(Stored data entries)
┄┄┄┄┄┄┄┄┄┄┄┄┄┄┄┄┄┄┄┄
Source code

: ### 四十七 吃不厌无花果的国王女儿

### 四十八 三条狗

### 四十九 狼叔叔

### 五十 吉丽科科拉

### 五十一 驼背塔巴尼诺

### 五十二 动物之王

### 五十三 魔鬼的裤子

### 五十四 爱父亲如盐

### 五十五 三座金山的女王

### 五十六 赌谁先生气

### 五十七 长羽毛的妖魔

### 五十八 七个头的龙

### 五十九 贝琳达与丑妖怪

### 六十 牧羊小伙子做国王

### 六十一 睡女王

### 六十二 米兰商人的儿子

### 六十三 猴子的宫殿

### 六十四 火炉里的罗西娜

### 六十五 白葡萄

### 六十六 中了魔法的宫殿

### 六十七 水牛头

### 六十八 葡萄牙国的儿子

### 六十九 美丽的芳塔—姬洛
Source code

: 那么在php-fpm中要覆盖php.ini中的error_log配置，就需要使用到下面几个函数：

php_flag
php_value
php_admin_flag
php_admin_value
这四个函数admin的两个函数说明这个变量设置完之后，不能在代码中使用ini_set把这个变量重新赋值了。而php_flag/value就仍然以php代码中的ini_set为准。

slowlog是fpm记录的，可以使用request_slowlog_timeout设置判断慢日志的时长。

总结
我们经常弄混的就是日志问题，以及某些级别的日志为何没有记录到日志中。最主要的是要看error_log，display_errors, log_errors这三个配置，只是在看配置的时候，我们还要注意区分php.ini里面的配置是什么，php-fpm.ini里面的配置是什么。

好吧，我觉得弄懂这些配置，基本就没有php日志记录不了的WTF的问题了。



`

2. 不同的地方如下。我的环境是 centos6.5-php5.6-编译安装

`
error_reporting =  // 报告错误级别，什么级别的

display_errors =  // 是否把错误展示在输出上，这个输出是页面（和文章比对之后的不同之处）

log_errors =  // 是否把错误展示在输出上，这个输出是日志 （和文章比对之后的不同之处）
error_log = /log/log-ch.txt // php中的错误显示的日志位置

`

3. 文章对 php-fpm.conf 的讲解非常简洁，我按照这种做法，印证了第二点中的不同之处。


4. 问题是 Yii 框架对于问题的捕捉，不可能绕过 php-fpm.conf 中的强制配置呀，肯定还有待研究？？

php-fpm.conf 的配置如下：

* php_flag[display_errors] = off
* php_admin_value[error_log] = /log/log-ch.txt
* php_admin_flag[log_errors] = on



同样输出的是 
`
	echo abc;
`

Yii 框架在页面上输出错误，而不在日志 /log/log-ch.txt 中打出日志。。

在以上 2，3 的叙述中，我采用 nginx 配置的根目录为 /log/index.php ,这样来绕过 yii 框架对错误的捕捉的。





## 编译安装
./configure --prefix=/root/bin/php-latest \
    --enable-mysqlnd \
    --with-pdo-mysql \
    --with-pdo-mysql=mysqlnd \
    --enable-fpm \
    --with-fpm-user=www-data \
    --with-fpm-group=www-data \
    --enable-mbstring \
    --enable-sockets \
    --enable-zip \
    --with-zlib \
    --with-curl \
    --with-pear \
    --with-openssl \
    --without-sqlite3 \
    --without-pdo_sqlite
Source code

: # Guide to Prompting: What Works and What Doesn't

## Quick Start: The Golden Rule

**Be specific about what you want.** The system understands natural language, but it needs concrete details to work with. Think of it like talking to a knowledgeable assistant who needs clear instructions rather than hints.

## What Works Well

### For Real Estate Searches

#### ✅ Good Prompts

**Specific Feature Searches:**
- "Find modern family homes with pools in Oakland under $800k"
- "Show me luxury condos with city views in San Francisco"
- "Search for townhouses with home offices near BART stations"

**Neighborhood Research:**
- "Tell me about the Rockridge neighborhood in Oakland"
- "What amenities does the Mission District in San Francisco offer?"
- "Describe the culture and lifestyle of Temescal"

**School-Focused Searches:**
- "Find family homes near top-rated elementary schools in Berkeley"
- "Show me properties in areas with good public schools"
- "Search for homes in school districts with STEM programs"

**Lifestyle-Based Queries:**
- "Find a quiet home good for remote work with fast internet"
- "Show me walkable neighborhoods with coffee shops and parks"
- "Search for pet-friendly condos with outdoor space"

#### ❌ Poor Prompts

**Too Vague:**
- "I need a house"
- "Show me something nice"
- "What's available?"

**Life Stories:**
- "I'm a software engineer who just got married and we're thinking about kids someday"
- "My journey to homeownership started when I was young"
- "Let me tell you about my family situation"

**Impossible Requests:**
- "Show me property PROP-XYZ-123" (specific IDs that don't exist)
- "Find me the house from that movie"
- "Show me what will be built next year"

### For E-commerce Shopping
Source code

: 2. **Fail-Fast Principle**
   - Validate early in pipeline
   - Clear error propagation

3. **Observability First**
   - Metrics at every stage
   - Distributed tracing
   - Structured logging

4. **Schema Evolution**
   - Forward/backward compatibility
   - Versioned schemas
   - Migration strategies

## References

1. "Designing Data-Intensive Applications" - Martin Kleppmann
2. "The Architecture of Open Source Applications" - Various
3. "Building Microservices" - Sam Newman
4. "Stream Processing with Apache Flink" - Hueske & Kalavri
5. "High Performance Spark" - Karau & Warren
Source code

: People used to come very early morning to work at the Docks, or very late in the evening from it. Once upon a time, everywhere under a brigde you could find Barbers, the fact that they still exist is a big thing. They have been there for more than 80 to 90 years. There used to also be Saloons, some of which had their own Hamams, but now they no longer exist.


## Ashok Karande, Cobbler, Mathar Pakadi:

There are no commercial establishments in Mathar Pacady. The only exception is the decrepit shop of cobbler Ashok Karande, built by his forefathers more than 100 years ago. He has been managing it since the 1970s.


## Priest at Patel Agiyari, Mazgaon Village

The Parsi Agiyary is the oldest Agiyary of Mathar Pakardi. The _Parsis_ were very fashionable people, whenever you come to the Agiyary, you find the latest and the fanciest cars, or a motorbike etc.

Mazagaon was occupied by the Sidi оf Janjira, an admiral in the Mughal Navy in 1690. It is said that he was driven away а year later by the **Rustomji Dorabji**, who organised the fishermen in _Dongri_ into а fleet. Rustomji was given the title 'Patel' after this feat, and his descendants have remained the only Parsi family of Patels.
┄┄┄┄┄┄┄┄┄┄┄┄┄┄┄┄┄┄┄┄
(TASK TO CARRY OUT) Retype every line of the data, keeping each one exactly as it is.

(RESPONSE BOX)
Source code

: ### 四十七 吃不厌无花果的国王女儿

### 四十八 三条狗

### 四十九 狼叔叔

### 五十 吉丽科科拉

### 五十一 驼背塔巴尼诺

### 五十二 动物之王

### 五十三 魔鬼的裤子

### 五十四 爱父亲如盐

### 五十五 三座金山的女王

### 五十六 赌谁先生气

### 五十七 长羽毛的妖魔

### 五十八 七个头的龙

### 五十九 贝琳达与丑妖怪

### 六十 牧羊小伙子做国王

### 六十一 睡女王

### 六十二 米兰商人的儿子

### 六十三 猴子的宫殿

### 六十四 火炉里的罗西娜

### 六十五 白葡萄

### 六十六 中了魔法的宫殿

### 六十七 水牛头

### 六十八 葡萄牙国的儿子

### 六十九 美丽的芳塔—姬洛
Source code

: 那么在php-fpm中要覆盖php.ini中的error_log配置，就需要使用到下面几个函数：

php_flag
php_value
php_admin_flag
php_admin_value
这四个函数admin的两个函数说明这个变量设置完之后，不能在代码中使用ini_set把这个变量重新赋值了。而php_flag/value就仍然以php代码中的ini_set为准。

slowlog是fpm记录的，可以使用request_slowlog_timeout设置判断慢日志的时长。

总结
我们经常弄混的就是日志问题，以及某些级别的日志为何没有记录到日志中。最主要的是要看error_log，display_errors, log_errors这三个配置，只是在看配置的时候，我们还要注意区分php.ini里面的配置是什么，php-fpm.ini里面的配置是什么。

好吧，我觉得弄懂这些配置，基本就没有php日志记录不了的WTF的问题了。



`

2. 不同的地方如下。我的环境是 centos6.5-php5.6-编译安装

`
error_reporting =  // 报告错误级别，什么级别的

display_errors =  // 是否把错误展示在输出上，这个输出是页面（和文章比对之后的不同之处）

log_errors =  // 是否把错误展示在输出上，这个输出是日志 （和文章比对之后的不同之处）
error_log = /log/log-ch.txt // php中的错误显示的日志位置

`

3. 文章对 php-fpm.conf 的讲解非常简洁，我按照这种做法，印证了第二点中的不同之处。


4. 问题是 Yii 框架对于问题的捕捉，不可能绕过 php-fpm.conf 中的强制配置呀，肯定还有待研究？？

php-fpm.conf 的配置如下：

* php_flag[display_errors] = off
* php_admin_value[error_log] = /log/log-ch.txt
* php_admin_flag[log_errors] = on



同样输出的是 
`
	echo abc;
`

Yii 框架在页面上输出错误，而不在日志 /log/log-ch.txt 中打出日志。。

在以上 2，3 的叙述中，我采用 nginx 配置的根目录为 /log/index.php ,这样来绕过 yii 框架对错误的捕捉的。





## 编译安装
./configure --prefix=/root/bin/php-latest \
    --enable-mysqlnd \
    --with-pdo-mysql \
    --with-pdo-mysql=mysqlnd \
    --enable-fpm \
    --with-fpm-user=www-data \
    --with-fpm-group=www-data \
    --enable-mbstring \
    --enable-sockets \
    --enable-zip \
    --with-zlib \
    --with-curl \
    --with-pear \
    --with-openssl \
    --without-sqlite3 \
    --without-pdo_sqlite
Source code

: # Guide to Prompting: What Works and What Doesn't

## Quick Start: The Golden Rule

**Be specific about what you want.** The system understands natural language, but it needs concrete details to work with. Think of it like talking to a knowledgeable assistant who needs clear instructions rather than hints.

## What Works Well

### For Real Estate Searches

#### ✅ Good Prompts

**Specific Feature Searches:**
- "Find modern family homes with pools in Oakland under $800k"
- "Show me luxury condos with city views in San Francisco"
- "Search for townhouses with home offices near BART stations"

**Neighborhood Research:**
- "Tell me about the Rockridge neighborhood in Oakland"
- "What amenities does the Mission District in San Francisco offer?"
- "Describe the culture and lifestyle of Temescal"

**School-Focused Searches:**
- "Find family homes near top-rated elementary schools in Berkeley"
- "Show me properties in areas with good public schools"
- "Search for homes in school districts with STEM programs"

**Lifestyle-Based Queries:**
- "Find a quiet home good for remote work with fast internet"
- "Show me walkable neighborhoods with coffee shops and parks"
- "Search for pet-friendly condos with outdoor space"

#### ❌ Poor Prompts

**Too Vague:**
- "I need a house"
- "Show me something nice"
- "What's available?"

**Life Stories:**
- "I'm a software engineer who just got married and we're thinking about kids someday"
- "My journey to homeownership started when I was young"
- "Let me tell you about my family situation"

**Impossible Requests:**
- "Show me property PROP-XYZ-123" (specific IDs that don't exist)
- "Find me the house from that movie"
- "Show me what will be built next year"

### For E-commerce Shopping
Source code

: 2. **Fail-Fast Principle**
   - Validate early in pipeline
   - Clear error propagation

3. **Observability First**
   - Metrics at every stage
   - Distributed tracing
   - Structured logging

4. **Schema Evolution**
   - Forward/backward compatibility
   - Versioned schemas
   - Migration strategies

## References

1. "Designing Data-Intensive Applications" - Martin Kleppmann
2. "The Architecture of Open Source Applications" - Various
3. "Building Microservices" - Sam Newman
4. "Stream Processing with Apache Flink" - Hueske & Kalavri
5. "High Performance Spark" - Karau & Warren
Source code

: People used to come very early morning to work at the Docks, or very late in the evening from it. Once upon a time, everywhere under a brigde you could find Barbers, the fact that they still exist is a big thing. They have been there for more than 80 to 90 years. There used to also be Saloons, some of which had their own Hamams, but now they no longer exist.


## Ashok Karande, Cobbler, Mathar Pakadi:

There are no commercial establishments in Mathar Pacady. The only exception is the decrepit shop of cobbler Ashok Karande, built by his forefathers more than 100 years ago. He has been managing it since the 1970s.


## Priest at Patel Agiyari, Mazgaon Village

The Parsi Agiyary is the oldest Agiyary of Mathar Pakardi. The _Parsis_ were very fashionable people, whenever you come to the Agiyary, you find the latest and the fanciest cars, or a motorbike etc.

Mazagaon was occupied by the Sidi оf Janjira, an admiral in the Mughal Navy in 1690. It is said that he was driven away а year later by the **Rustomji Dorabji**, who organised the fishermen in _Dongri_ into а fleet. Rustomji was given the title 'Patel' after this feat, and his descendants have remained the only Parsi family of Patels.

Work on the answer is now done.